WORK INSTRUCTIONS:
Repeat, without any change, the entries presented below.

DATA TO EXAMINE:
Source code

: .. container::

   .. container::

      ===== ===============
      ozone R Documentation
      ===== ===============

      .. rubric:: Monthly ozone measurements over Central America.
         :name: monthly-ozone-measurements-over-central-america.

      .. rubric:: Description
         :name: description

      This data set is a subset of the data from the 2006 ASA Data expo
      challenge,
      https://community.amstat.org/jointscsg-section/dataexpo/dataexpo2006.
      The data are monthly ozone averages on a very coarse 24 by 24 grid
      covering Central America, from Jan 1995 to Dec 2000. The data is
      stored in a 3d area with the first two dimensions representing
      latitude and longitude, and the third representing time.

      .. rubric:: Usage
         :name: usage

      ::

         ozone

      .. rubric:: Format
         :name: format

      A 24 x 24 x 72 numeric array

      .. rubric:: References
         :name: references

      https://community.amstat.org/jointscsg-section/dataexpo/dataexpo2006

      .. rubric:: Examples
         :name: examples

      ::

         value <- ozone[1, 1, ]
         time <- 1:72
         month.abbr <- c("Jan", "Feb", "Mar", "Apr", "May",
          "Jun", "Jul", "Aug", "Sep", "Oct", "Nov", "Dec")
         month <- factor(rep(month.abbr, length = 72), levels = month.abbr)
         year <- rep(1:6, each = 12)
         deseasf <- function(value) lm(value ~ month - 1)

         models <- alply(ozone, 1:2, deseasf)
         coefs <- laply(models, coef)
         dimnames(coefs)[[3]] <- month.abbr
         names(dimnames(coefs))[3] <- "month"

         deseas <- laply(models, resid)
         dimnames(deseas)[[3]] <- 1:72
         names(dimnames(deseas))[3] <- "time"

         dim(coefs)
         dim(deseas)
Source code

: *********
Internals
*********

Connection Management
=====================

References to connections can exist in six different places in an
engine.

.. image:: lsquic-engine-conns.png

EXPECTED ANSWER:
Source code

: .. container::

   .. container::

      ===== ===============
      ozone R Documentation
      ===== ===============

      .. rubric:: Monthly ozone measurements over Central America.
         :name: monthly-ozone-measurements-over-central-america.

      .. rubric:: Description
         :name: description

      This data set is a subset of the data from the 2006 ASA Data expo
      challenge,
      https://community.amstat.org/jointscsg-section/dataexpo/dataexpo2006.
      The data are monthly ozone averages on a very coarse 24 by 24 grid
      covering Central America, from Jan 1995 to Dec 2000. The data is
      stored in a 3d area with the first two dimensions representing
      latitude and longitude, and the third representing time.

      .. rubric:: Usage
         :name: usage

      ::

         ozone

      .. rubric:: Format
         :name: format

      A 24 x 24 x 72 numeric array

      .. rubric:: References
         :name: references

      https://community.amstat.org/jointscsg-section/dataexpo/dataexpo2006

      .. rubric:: Examples
         :name: examples

      ::

         value <- ozone[1, 1, ]
         time <- 1:72
         month.abbr <- c("Jan", "Feb", "Mar", "Apr", "May",
          "Jun", "Jul", "Aug", "Sep", "Oct", "Nov", "Dec")
         month <- factor(rep(month.abbr, length = 72), levels = month.abbr)
         year <- rep(1:6, each = 12)
         deseasf <- function(value) lm(value ~ month - 1)

         models <- alply(ozone, 1:2, deseasf)
         coefs <- laply(models, coef)
         dimnames(coefs)[[3]] <- month.abbr
         names(dimnames(coefs))[3] <- "month"

         deseas <- laply(models, resid)
         dimnames(deseas)[[3]] <- 1:72
         names(dimnames(deseas))[3] <- "time"

         dim(coefs)
         dim(deseas)
Source code

: *********
Internals
*********

Connection Management
=====================

References to connections can exist in six different places in an
engine.

.. image:: lsquic-engine-conns.png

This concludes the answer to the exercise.